Ceci étant, au lieu de partir d’emblée sur la controverse – homophobie ou pas, tolérance ou pas, amélioration ou pas – je voudrais décaler légèrement le point de vue, et parler de l’envie, et du droit, qu’on peut avoir d’être une communauté, de former un groupe. Un groupe issu non pas de la peur de l’homophobie, de la volonté de protection, du désir d’espaces circonscrits et protecteurs ; mais de l’envie d’être ensemble, de partager des choses positives ensemble, d’avoir le droit de partager des affinités, des désirs, sans avoir à les légitimer par un discours. Reproche-t-on aux catholiques de se regrouper dans un lieu de culte ? Aux expats, partis à Hong Kong ou au Mali, d’avoir envie, de temps à autre, de se retrouver pour parler français et évoquer des souvenirs de leur pays ? Aux habitués, de se retrouver dans tel ou tel bar chaque jeudi soir ? Non. Alors pourquoi reprocherait-on aux homos de se retrouver, eux aussi, dans tel bar ou dans tel quartier, un soir de semaine ? Il y a une télé catho, il y a des journaux à destination des personnes de telle ou telle origine, et une télé ou une presse LGBTQI ne serait pas bienvenue ? Il y a des cités privées pour les très riches, il y a des quartiers ethniques ouverts, il y a une petite Russie et un quartier intello-latin à Paris, et un quartier gay serait une mauvaise chose ?

Homomicro, c’est comme la presse gay, et c’est comme le marais, et c’est comme toutes ces autres choses. C’est une expression de quelque chose qui s’assume comme communautaire, et c’est une expression publique, ouverte, visible. Au même titre que tous ces autres groupes, tous ces autres cercles identitaires, variés et changeants, les LGBTQI n’ont pas à avoir honte de former, par moments et par endroits, un groupe ; et de rendre ce groupe visible, public, parfois nombreux, et politisé. Sur cette envie, sur ce désir, se greffe une volonté politique de défense des droits, de lutte contre l’homophobie, de protection ; et cette bataille a besoin de leviers, d’espaces, d’outils. Dans le contexte actuel, Homomicro est un des rares espaces publics restants aux LGBTQI qui dit : écoutez-nous, voyez-nous, nous existons en tant que groupe, et pas seulement en tant qu’individus ou en tant que réseau social éclaté. Nous avons une histoire. Nous avons un héritage, nous avons un présent, et nous avons un futur. Ce « nous » a le droit d’exister au même titre que les autres « nous ». Ce « nous » a besoin d’un espace d’expression, sinon il disparaît. Qui peut croire que les jeunes homos continueront longtemps à se tenir la main dans la rue, s’il n’y a plus d’espace communautaire, de presse dédiée, de groupe qui tente de faire valoir les droits des LGBTQI ?

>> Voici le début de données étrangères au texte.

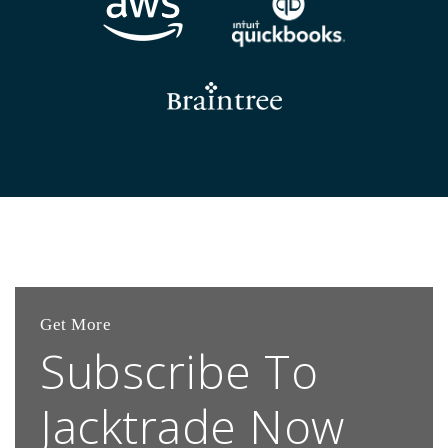
Get More
Subscribe To
Jacktrade Now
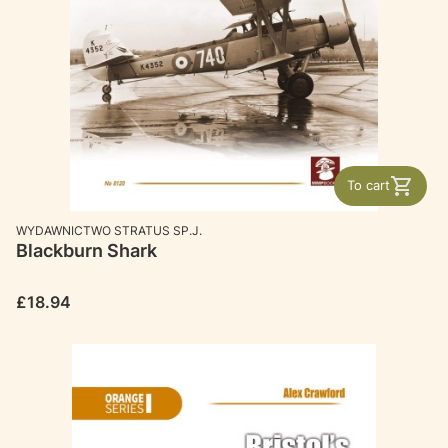
To cart
MANUFACTURER
WYDAWNICTWO STRATUS SP.J.
Blackburn Shark
Price
£18.94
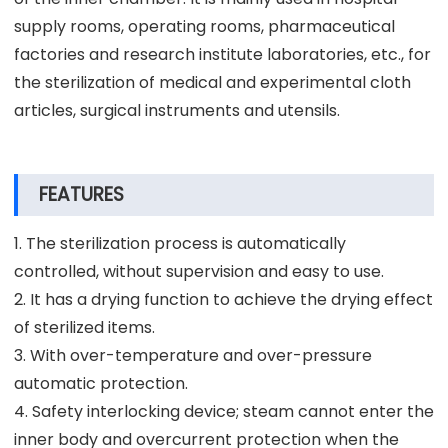
supply rooms, operating rooms, pharmaceutical
factories and research institute laboratories, etc., for
the sterilization of medical and experimental cloth
articles, surgical instruments and utensils.
FEATURES
1. The sterilization process is automatically
controlled, without supervision and easy to use.
2. It has a drying function to achieve the drying effect
of sterilized items.
3. With over-temperature and over-pressure
automatic protection.
4. Safety interlocking device; steam cannot enter the
inner body and overcurrent protection when the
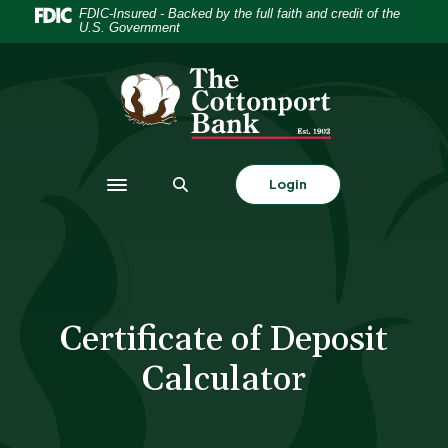
Home
Download
FDIC-Insured - Backed by the full faith and credit of the
U.S. Government
Skip
Acrobat
to
Reader
The Cottonport Bank
main
5.0
content
or
Skip
higher
to
to
footer
view
Login
Toggle navigation
.pdf
files.
Certificate of Deposit
Calculator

Homomicro, ce n’est pas seulement une émission qui pourfend l’homophobie. C’est un principe en acte. C’est le droit de toutes et tous de faire partie de communautés diverses, de groupes divers, de cercles d’affinités, de bandes d’ami.e.s, de réseaux de différentes tailles, sans qu’il y ait besoin de le justifier en permanence.

Ce n’est pas pour rien que la radio qui nous héberge s’appelle Fréquence Paris Plurielle. Le pluriel, les diversités, les ensembles.

Rendez-vous, donc, sur 106.3 FM, le lundi soir pour l’émission qui se prend au mot, mais aussi pour tout le reste.

(vous pouvez retrouver les émissions en podcast sur le site web d’Homomicro, ou sur FB)

 

PS : je serai à Homomicro le 21 décembre, pour parler de la version collector de mon livre, Tous les gays sont dans la nature. Mais la publication de ce billet quelques jours avant n’est, bien entendu, qu’une coïncidence absolument fortuite.